[GE users] MPICH2 tight integration: Jobs not running

Reuti reuti at staff.uni-marburg.de
Tue Apr 1 14:05:38 BST 2008


Am 01.04.2008 um 11:49 schrieb Azhar Ali Shah:
> Reuti <reuti at staff.uni-marburg.de> wrote:although often the  
> supplied >rsh-mechanism in SGE in safe enough in a private cluster  
> (as a dedicated port >and daemon is started for each qrsh - no need  
> to have rshd running all the time) >you can of course also use ssh.
>
> >you are not using 1.0.6p1 as it's SGE integration is broken (in  
> fact: rsh-startup >is broken)?
>
> I am using 1.0.7rc2

Fine.


> >you compiled mpich2 in the default way, which will use ssh?
>
> I compiled it with following configuration (where is /usr/SGE6 is a  
> NFS mounted directory):
> ./configure --prefix=/usr/SGE6/mpich2_smpd --with-pm=smpd --with- 
> pmi=smpd
>
> > you setup SGE according to http://gridengine.sunsource.net/howto/  
> >qrsh_qlogin_ssh.html
>
> Yes

But your demo mpihello used rsh (according to the ps-output you posted)?


> >in the start/stop-script the cerated/removed link must be changed
> >to read ssh to get also a Tight Integration
>
> I cann't understand this point. Could you please provide some hint?

+++++

→ PROBLEM 1: Can you repeat the rows from the line containing "text Le mot" through the line containing "subtitle Règles d'inscription", inclusive, substituting "dossier collaborateur" for "fiche collaborateur" and leaving everything else unchanged?
The forum thread and the rows are two separate pieces of material.

(Layout element entries)

+++++

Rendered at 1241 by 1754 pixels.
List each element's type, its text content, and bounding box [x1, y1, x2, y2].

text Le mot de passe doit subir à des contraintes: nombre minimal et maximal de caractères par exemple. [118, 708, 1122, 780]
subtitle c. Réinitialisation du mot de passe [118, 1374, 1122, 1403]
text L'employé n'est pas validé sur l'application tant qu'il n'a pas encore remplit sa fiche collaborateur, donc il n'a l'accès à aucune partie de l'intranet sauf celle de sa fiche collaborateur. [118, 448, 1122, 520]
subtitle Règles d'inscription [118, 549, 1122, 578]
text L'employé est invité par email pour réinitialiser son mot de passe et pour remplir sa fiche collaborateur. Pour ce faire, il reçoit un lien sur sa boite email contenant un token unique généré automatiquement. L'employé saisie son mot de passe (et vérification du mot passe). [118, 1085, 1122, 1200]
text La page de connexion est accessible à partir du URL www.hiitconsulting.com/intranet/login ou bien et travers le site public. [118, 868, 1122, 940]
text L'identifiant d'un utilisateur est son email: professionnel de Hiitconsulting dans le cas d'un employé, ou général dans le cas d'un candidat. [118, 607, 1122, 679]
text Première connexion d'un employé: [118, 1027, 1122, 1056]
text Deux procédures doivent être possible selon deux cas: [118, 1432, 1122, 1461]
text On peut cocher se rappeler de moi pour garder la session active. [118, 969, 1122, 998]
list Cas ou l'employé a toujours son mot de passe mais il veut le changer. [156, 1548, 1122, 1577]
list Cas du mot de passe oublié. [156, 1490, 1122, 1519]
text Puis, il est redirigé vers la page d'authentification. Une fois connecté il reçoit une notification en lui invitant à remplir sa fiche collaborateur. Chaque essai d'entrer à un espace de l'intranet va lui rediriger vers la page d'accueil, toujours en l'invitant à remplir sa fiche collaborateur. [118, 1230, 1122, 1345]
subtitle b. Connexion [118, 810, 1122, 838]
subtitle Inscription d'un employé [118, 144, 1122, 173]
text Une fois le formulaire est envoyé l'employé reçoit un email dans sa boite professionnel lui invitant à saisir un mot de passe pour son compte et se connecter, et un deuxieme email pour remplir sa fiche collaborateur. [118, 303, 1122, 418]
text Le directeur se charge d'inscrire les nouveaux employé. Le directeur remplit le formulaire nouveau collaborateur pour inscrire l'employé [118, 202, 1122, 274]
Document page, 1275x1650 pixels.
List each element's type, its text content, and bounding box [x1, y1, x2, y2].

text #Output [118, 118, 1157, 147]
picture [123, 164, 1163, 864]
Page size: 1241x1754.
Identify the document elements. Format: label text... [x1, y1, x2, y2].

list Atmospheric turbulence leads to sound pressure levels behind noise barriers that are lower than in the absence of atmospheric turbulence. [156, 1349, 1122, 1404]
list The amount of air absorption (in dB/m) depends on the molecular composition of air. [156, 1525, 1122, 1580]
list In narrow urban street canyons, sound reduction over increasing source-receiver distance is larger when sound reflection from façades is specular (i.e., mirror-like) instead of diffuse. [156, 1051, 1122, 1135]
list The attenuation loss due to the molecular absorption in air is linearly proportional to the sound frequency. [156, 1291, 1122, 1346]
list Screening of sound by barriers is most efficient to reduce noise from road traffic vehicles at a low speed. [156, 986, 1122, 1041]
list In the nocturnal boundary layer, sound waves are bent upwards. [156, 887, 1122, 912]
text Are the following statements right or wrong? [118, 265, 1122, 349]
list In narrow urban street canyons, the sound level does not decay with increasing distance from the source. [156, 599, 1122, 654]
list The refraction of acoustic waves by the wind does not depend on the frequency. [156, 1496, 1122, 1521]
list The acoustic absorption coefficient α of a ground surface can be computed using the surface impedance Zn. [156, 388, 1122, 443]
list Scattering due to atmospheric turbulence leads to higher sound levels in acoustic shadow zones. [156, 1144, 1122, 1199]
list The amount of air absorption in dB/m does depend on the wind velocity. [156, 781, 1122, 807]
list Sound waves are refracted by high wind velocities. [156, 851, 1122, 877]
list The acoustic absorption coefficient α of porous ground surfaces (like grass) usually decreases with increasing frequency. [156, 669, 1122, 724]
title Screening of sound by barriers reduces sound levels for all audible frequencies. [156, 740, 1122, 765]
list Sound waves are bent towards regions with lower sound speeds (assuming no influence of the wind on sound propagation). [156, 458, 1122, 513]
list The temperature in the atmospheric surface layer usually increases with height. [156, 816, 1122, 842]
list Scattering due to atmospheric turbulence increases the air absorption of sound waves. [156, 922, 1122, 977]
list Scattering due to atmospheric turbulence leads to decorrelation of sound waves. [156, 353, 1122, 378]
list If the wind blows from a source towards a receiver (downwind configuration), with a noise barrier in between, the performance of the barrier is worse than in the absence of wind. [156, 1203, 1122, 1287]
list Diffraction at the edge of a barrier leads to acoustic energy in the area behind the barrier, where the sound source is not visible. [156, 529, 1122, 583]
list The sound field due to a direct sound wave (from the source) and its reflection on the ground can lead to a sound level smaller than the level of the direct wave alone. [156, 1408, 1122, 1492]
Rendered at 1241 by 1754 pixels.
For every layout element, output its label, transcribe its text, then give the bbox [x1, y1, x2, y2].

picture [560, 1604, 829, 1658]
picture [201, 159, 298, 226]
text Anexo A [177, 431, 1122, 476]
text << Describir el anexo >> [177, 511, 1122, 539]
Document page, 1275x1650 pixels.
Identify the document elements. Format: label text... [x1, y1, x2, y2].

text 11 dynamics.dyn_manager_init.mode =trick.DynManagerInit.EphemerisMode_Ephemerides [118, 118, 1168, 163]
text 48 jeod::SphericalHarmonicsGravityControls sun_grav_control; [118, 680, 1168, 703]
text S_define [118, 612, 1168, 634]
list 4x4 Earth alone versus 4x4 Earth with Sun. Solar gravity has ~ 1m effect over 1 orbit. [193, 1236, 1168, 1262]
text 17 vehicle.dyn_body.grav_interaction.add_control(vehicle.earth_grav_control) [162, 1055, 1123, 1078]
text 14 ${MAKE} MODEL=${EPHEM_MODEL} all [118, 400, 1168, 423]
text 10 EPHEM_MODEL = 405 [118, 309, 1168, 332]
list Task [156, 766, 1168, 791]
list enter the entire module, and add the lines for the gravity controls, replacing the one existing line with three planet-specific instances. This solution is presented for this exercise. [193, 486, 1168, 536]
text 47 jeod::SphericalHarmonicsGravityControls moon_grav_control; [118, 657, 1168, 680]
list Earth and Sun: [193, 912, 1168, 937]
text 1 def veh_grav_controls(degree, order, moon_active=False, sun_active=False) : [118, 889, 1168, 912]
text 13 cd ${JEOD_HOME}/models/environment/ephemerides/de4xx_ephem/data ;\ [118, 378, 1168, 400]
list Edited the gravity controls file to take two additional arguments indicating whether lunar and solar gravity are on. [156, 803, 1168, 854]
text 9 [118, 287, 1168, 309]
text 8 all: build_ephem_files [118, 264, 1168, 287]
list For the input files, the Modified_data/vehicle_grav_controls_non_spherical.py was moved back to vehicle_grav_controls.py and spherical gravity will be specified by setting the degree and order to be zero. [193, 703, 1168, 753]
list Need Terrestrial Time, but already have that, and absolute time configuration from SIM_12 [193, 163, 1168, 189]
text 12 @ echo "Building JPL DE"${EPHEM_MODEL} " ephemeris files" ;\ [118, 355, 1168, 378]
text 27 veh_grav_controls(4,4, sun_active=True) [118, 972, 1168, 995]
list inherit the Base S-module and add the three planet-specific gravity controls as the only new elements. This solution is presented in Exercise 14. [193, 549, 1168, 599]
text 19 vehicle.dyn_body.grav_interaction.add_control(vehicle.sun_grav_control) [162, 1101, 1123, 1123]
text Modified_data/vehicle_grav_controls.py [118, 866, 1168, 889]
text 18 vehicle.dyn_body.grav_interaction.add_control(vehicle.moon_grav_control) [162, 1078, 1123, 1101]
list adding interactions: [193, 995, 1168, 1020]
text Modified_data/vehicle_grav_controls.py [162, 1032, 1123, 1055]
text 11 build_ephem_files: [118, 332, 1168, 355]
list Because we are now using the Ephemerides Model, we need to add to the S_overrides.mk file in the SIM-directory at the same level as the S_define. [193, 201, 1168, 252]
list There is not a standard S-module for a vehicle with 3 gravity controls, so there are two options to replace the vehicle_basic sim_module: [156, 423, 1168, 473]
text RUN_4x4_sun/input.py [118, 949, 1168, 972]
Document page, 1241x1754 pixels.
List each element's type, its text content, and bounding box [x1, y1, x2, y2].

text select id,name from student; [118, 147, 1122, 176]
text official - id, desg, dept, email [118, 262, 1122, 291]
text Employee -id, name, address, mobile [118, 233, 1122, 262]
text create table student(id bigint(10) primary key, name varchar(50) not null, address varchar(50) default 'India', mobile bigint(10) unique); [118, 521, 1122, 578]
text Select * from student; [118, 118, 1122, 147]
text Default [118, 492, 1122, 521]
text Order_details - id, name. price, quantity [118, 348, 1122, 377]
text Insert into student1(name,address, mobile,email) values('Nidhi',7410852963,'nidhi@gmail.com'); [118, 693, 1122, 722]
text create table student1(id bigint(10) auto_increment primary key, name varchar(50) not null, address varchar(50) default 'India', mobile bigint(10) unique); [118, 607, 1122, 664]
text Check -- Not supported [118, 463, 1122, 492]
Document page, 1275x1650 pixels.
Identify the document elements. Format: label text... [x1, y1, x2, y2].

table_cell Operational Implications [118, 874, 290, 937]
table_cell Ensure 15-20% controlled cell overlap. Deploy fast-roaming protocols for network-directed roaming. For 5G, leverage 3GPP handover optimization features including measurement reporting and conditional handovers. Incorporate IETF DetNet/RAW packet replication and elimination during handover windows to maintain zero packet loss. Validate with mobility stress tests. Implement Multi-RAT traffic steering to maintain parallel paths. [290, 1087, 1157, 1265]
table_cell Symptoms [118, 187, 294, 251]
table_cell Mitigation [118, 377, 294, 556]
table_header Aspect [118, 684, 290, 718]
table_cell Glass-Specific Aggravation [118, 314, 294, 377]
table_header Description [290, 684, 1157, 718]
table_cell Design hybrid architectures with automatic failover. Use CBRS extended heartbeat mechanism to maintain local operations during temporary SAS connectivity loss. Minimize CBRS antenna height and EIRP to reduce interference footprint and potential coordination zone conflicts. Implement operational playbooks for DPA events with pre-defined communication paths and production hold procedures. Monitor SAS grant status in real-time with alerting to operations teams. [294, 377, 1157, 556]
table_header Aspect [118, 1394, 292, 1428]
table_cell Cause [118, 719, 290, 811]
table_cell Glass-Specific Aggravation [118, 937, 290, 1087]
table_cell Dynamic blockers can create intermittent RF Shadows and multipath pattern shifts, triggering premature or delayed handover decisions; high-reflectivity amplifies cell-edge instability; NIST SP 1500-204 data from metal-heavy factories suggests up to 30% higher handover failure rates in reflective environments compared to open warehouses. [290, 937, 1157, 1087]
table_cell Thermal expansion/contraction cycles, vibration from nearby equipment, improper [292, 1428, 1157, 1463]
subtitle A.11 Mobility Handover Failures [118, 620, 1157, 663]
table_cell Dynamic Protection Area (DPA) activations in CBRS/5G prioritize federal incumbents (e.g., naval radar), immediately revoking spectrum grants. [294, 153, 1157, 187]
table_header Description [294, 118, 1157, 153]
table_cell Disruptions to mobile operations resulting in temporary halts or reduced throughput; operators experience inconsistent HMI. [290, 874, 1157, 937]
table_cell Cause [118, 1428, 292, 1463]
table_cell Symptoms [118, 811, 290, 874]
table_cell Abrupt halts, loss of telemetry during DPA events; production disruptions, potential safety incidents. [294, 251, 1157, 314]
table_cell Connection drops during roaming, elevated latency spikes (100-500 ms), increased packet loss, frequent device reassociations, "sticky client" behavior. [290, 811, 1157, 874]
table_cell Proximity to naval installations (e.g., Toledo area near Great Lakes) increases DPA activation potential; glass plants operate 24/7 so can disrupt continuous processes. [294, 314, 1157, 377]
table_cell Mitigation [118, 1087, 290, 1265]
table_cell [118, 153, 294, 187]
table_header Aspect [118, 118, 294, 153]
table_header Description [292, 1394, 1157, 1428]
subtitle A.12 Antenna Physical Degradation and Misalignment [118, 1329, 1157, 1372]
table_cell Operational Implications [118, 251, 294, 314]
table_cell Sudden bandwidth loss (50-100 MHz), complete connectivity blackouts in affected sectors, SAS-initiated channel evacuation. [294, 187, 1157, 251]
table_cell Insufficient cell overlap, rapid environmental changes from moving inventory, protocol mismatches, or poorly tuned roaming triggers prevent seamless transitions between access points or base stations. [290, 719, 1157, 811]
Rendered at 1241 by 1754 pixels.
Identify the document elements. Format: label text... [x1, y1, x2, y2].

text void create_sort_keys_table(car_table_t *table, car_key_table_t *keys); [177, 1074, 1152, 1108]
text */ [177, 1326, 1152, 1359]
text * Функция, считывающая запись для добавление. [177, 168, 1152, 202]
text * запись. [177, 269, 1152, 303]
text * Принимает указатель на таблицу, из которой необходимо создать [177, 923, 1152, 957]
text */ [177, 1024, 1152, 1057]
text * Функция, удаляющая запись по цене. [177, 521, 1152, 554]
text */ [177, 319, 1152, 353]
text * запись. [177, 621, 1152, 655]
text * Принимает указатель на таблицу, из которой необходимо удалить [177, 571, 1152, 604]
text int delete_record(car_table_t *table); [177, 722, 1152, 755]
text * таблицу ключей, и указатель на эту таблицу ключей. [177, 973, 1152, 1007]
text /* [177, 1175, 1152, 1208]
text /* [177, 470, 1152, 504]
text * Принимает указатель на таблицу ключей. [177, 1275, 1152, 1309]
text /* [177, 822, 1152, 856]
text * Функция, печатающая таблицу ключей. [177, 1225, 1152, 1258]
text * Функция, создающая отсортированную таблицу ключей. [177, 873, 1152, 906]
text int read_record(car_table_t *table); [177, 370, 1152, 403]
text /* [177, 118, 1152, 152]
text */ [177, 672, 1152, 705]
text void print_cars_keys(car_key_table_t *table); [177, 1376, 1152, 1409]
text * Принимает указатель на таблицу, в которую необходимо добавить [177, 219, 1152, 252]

+++++

→ PROBLEM 2: Can you resume the forum thread on MPICH2 tight integration with Grid Engine and write what comes after its last line?

→ OUTPUT 1:
text Le mot de passe doit subir à des contraintes: nombre minimal et maximal de caractères par exemple. [118, 708, 1122, 780]
subtitle c. Réinitialisation du mot de passe [118, 1374, 1122, 1403]
text L'employé n'est pas validé sur l'application tant qu'il n'a pas encore remplit sa dossier collaborateur, donc il n'a l'accès à aucune partie de l'intranet sauf celle de sa dossier collaborateur. [118, 448, 1122, 520]
subtitle Règles d'inscription [118, 549, 1122, 578]

→ OUTPUT 2:
SGE will catch the "rsh" command (initiated by mpiexec) by installing  
a link in $TMPDIR pointing to the rsh-wrapper. If your application is  
now calling "ssh" instead of "rsh", this catch-mechanism won't work  
as intended. You can either convince the application to use just rsh  
(as mentioned in the Howto: "MPIEXEC_RSH=rsh; export MPIEXEC_RSH"),  
or create a link called ssh in $TMPDIR (or both).

Although the link will then be called ssh, SGE will still use rsh  
unless you setup SGE to use ssh.

You could even set "MPIEXEC_RSH=any_name; export MPIEXEC_RSH" and  
create a link called "any_name" in $TMPDIR pointing to SGE's rsh- 
wrapper. It's just a name, and whether you use rsh or ssh in the end  
doesn't matter at that point.

Again the question: your special application was also compiled with  
this MPICH2 version's mpicc?

-- Reuti


> many thanks for your help
> Azhar
>
>
>
> Reuti <reuti at staff.uni-marburg.de> wrote:although often the  
> supplied rsh-mechanism in SGE in safe enough in a
> private cluster (as a dedicated port and daemon is started for each
> qrsh - no need to have rshd running all the time) you can of course
> also use ssh.
>
> - you are not using 1.0.6p1 as it's SGE integration is broken (in
> fact: rsh-startup is broken)?
>
> - you compiled mpich2 in the default way, which will use ssh?
> - you setup SGE according to http://gridengine.sunsource.net/howto/
> qrsh_qlogin_ssh.html
> - in the start/stop-script the cerated/removed link must be changed
> to read ssh to get also a Tight Integration
>
> About your special application: you also compiled it on your own
> using your MPICH2 build?
>
> -- Reuti
>
>
> > -catch_rsh /usr/SGE6//default/spool/smeg/active_jobs/117.1/ 
> pe_hostfile
> > smeg
> > justice
> > taramel
> > eomer
> > connect to address 128.243.24.47: Connection refused
> > connect to address 128.243.24.47: Connection refused
> > trying normal rsh (/usr/bin/rsh)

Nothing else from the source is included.